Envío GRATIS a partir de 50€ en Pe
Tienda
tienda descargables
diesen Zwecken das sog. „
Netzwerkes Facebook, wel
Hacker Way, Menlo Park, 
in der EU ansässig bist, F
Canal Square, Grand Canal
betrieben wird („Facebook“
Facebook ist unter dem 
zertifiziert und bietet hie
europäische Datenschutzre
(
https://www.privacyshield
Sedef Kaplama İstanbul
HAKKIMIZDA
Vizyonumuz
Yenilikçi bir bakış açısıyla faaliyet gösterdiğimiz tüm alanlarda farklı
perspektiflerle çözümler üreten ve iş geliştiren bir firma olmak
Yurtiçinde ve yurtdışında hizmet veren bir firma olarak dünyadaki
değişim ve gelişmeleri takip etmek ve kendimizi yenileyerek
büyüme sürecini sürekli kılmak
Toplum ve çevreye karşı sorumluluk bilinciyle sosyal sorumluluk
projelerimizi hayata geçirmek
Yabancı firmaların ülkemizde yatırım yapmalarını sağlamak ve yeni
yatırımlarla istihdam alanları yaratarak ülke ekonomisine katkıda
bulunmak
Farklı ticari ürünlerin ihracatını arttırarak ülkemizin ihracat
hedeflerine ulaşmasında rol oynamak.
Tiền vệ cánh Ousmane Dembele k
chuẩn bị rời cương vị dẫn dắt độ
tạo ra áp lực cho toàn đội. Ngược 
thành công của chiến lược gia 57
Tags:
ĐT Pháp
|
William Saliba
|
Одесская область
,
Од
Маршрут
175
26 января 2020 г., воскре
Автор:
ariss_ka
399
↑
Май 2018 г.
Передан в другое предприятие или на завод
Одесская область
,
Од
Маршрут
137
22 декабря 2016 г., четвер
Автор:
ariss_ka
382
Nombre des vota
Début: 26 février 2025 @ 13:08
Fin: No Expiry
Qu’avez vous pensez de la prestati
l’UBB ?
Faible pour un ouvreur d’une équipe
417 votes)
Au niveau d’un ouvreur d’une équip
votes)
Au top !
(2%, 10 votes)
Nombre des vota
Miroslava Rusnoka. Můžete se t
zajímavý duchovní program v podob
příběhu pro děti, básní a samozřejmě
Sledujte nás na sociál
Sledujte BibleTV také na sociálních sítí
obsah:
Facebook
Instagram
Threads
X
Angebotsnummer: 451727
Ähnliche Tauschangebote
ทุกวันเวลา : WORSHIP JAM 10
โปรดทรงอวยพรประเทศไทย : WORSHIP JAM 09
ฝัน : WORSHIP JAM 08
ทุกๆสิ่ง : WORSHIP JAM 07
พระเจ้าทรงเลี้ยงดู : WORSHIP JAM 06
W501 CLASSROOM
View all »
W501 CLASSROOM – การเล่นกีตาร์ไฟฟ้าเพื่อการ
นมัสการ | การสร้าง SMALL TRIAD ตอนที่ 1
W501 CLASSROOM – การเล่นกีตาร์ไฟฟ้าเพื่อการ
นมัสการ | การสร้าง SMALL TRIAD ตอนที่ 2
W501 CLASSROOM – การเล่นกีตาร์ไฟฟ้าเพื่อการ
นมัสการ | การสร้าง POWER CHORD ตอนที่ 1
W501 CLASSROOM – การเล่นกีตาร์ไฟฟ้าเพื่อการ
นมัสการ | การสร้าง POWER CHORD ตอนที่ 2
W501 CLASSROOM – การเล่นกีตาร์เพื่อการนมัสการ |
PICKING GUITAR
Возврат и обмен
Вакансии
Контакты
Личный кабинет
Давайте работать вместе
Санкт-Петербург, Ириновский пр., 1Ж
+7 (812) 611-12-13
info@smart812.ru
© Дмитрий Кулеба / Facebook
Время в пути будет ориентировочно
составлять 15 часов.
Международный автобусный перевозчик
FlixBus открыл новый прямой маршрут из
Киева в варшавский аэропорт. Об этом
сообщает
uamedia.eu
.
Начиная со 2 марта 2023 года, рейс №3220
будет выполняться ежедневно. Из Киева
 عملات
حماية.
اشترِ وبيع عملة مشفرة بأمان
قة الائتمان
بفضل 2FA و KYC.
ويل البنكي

※

What the task requires:
Beginning at the first line above, repeat exactly until the line containing "Yenilikçi bir bakış", which is included.

Your response:
Envío GRATIS a partir de 50€ en Pe
Tienda
tienda descargables
diesen Zwecken das sog. „
Netzwerkes Facebook, wel
Hacker Way, Menlo Park, 
in der EU ansässig bist, F
Canal Square, Grand Canal
betrieben wird („Facebook“
Facebook ist unter dem 
zertifiziert und bietet hie
europäische Datenschutzre
(
https://www.privacyshield
Sedef Kaplama İstanbul
HAKKIMIZDA
Vizyonumuz
Yenilikçi bir bakış açısıyla faaliyet gösterdiğimiz tüm alanlarda farklı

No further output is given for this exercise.